Wazuka Town landscape, Kyoto Prefecture
TalkWednesday 11 February 2015
6:00pm – 7:00pm
Masterpieces of Artisanal Japan: Wazuka tea and Ogatsu inkstones
Drinks reception from 7:00pm
13/14 Cornwall Terrace, London NW1 4QP
Organised by the Daiwa Anglo-Japanese Foundation
The connection between tea and suzuri (ink-stones for calligraphy) makes itself evident through calligraphy scrolls displayed in a tea house.
The renewed interest in drinking quality tea that small companies such as Timothy d’Offay’s Postcard Teas have helped to develop in the West now affords small tea farms in Japan the opportunity of reaching a global market that has long been dominated, and its tastes conditioned, by large multinational companies.
Wazuka has been a major producer of prime quality Uji tea since the Kamakura period. 75% of the land in Wazuka, situated on the southern edge of Kyoto Prefecture, is mountainous and covered by forest, meaning that many of the tea fields are on dangerously steep slopes that can only be hand farmed. The region’s farms remain mostly family-owned and have been passed down for generations. Varieties of tea grown by a family-owned farm in Wazuka for 350 years over 7 generations will be served at the event.
A collection of contemporary suzuri, the result of a separate project to support the continuing production of traditional Japanese ink-stones and a corresponding interest in calligraphy were available to view during the evening. Before devastation by the tsunami, the ink-stone industry of Ogatsu in Ishinomaki City, Miyagi Prefecture once accounted for 90% of the production of suzuri, yet the cultural significance of the ink-stone is quickly becoming overlooked and forgotten in modern Japan.
You can view the recording of the event here:
About the contributors

Timothy d’Offay
Timothy d’Offay has tea travelled extensively across Asia especially Japan. His shop Postcard Teas supplies many of London’s top restaurants, hotels and coffee shops. He is co-author of The World Atlas of Tea, which is to be published in English and French editions in 2016. In 2009 Softbank published a bestselling book on tea brewing in Japanese by d’Offay:Kyūkyoku no kōcha o ireru tame ni [English: How to Brew the Perfect Cup of Tea].

Teruo Kurosaki
Teruo Kurosaki is founder of Idée, the Tokyo furniture and interior company that allowed designers such as Marc Newson to develop their careers.
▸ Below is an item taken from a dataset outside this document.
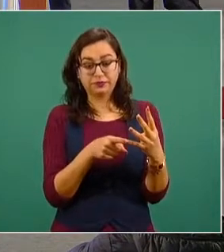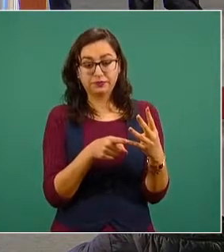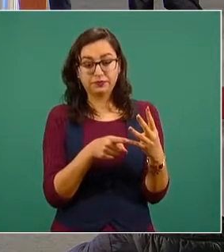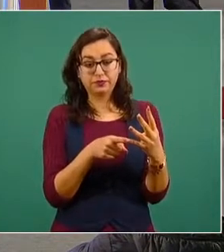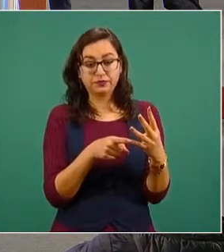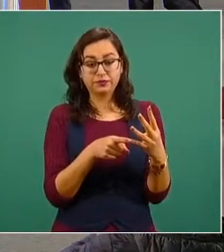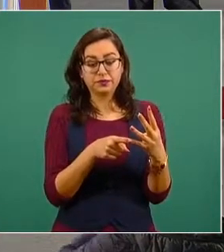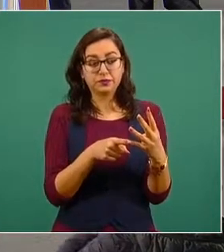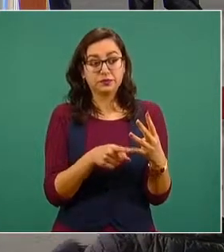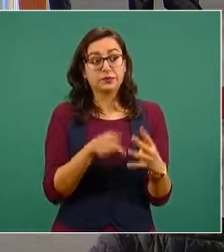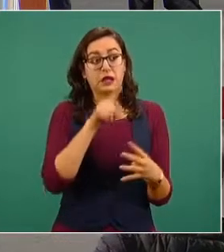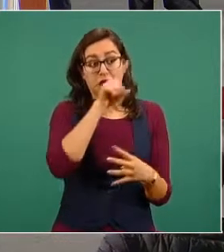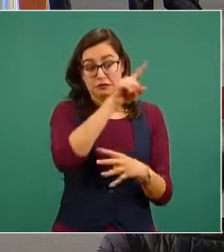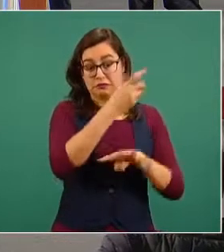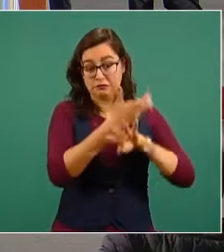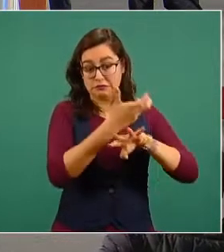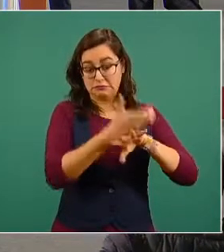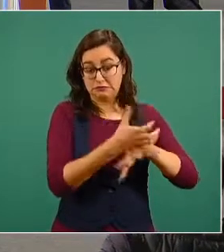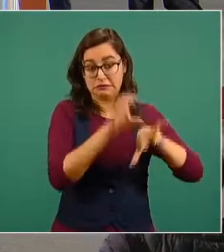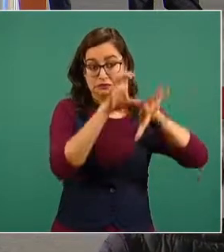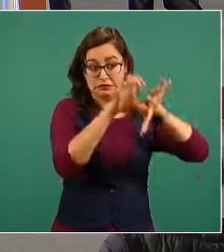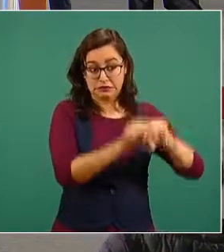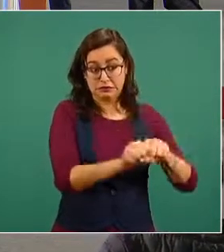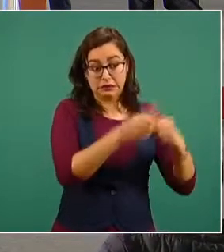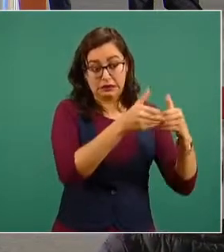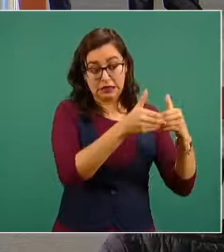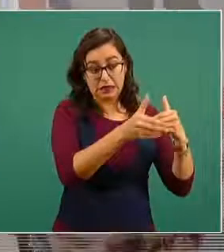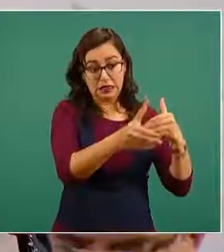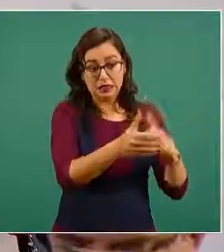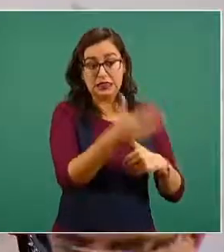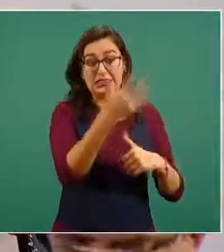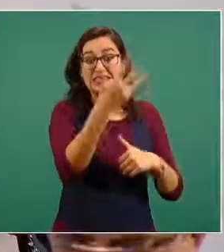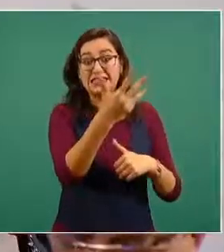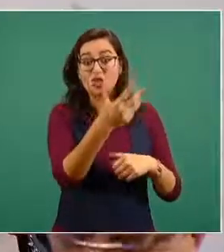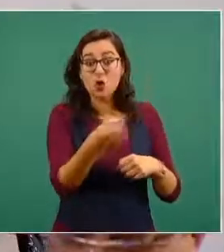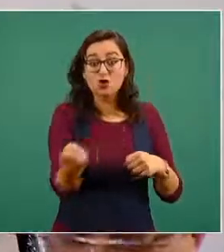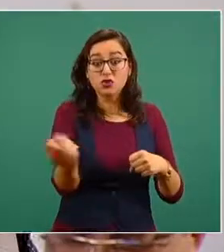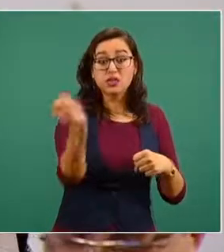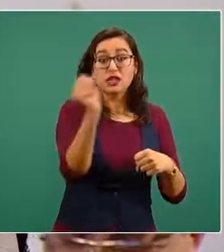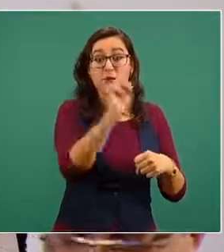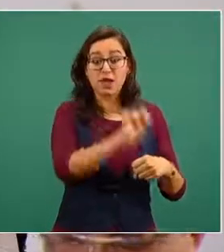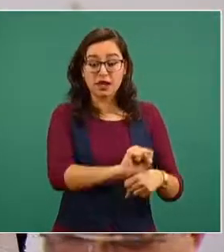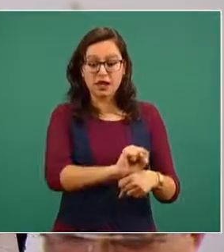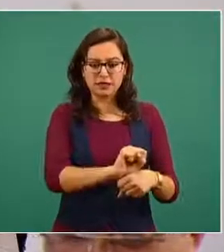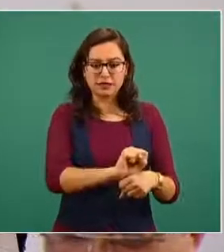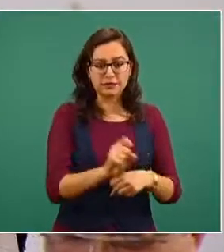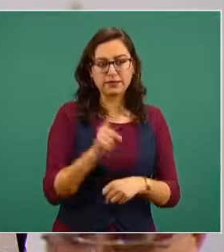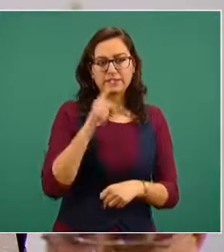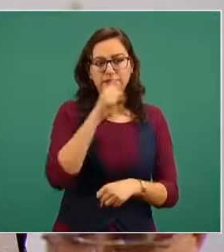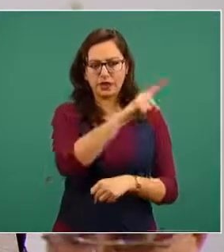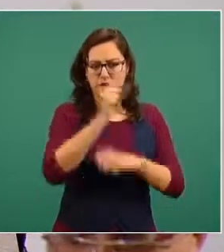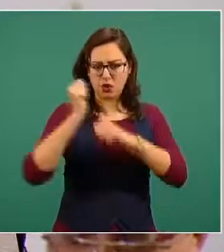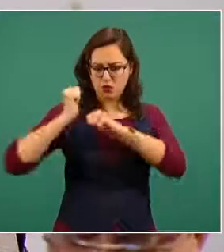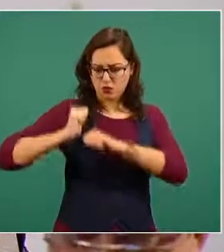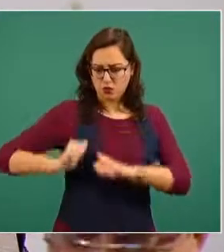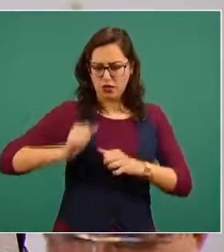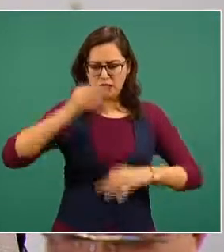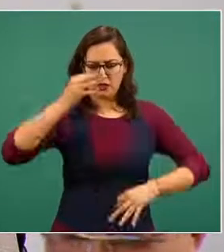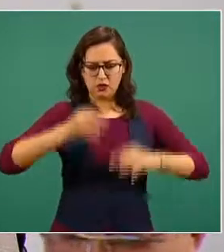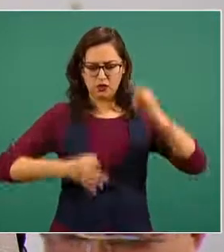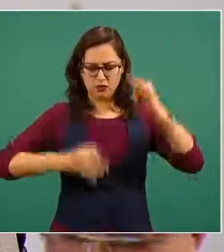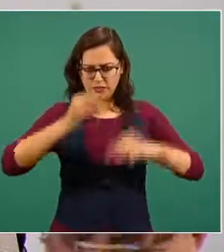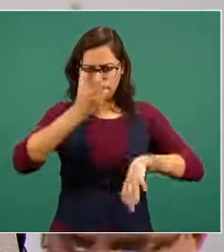sido detenido el general Cienfuegos, el Departamento de Justicia de los Estados Unidos de Norteamérica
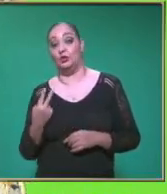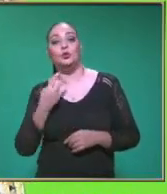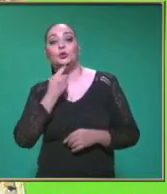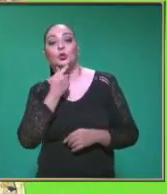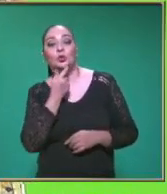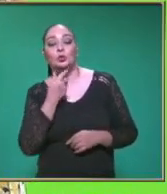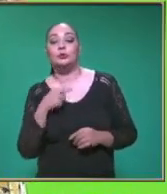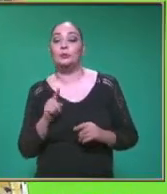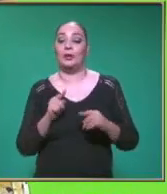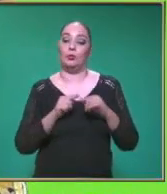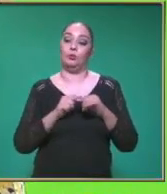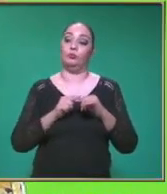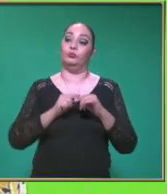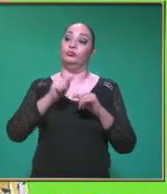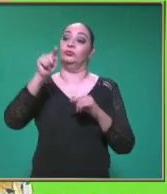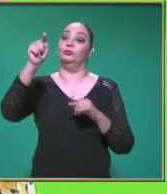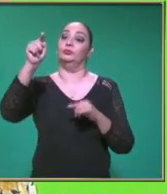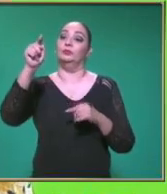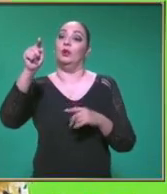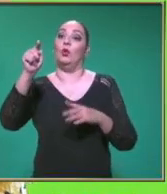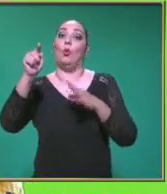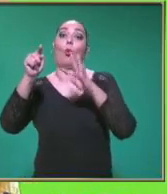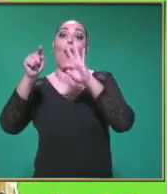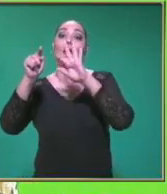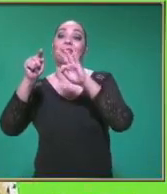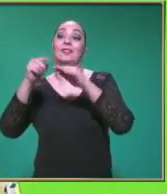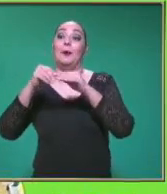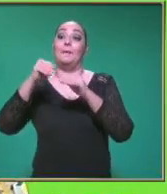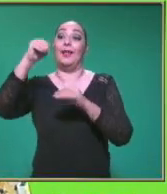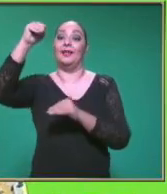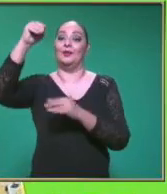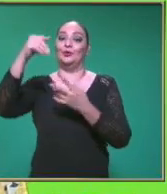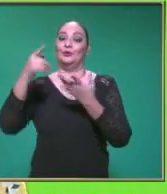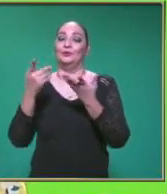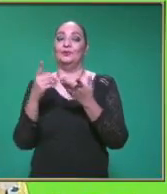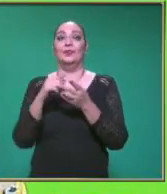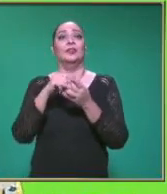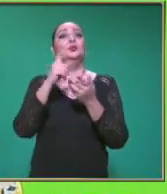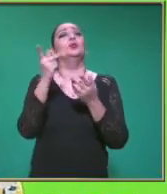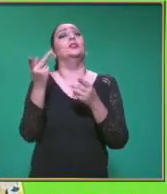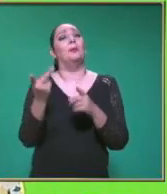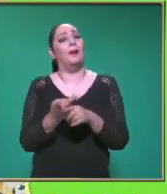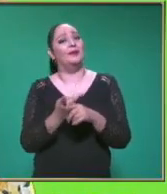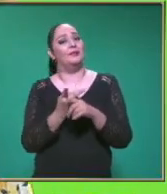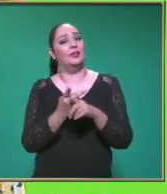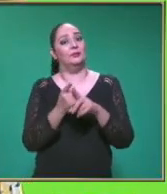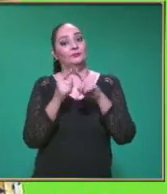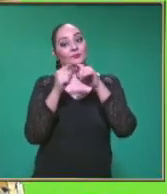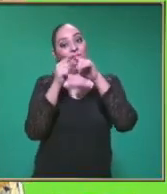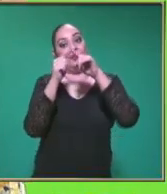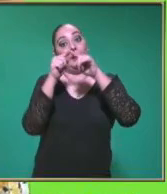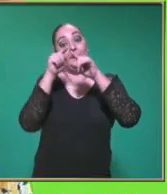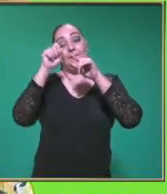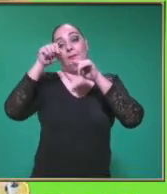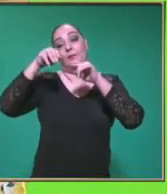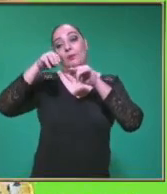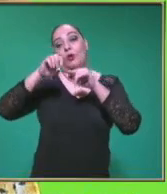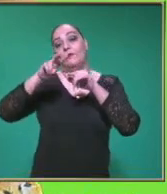ahora llegó Hasta la posición Cuarenta ¿Sí? Y luego de ahí ¿Qué es lo que pasa maestro? El móvil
Kurosaki turned away from the design sector in 2002 focusing his attention on the support of traditional Japanese craft and culture and its endorsement by a young society. He is editor of Norah, a quarterly Japanese periodical promoting organic and sustainable values.

Timothy Toomey (Chair)
Timothy Toomey is a professional carpenter and joiner, having later studied furniture and industrial design at art college in London, he went on to work in Italy and eventually Japan, where he became one of the first foreign designers to work successfully and anonymously for MUJI. In 2009 he co-ordinated the construction of the Japanese tea house at the Ashmolean Museum in Oxford. Toomey also helped to realise the UK Kintsugi Project.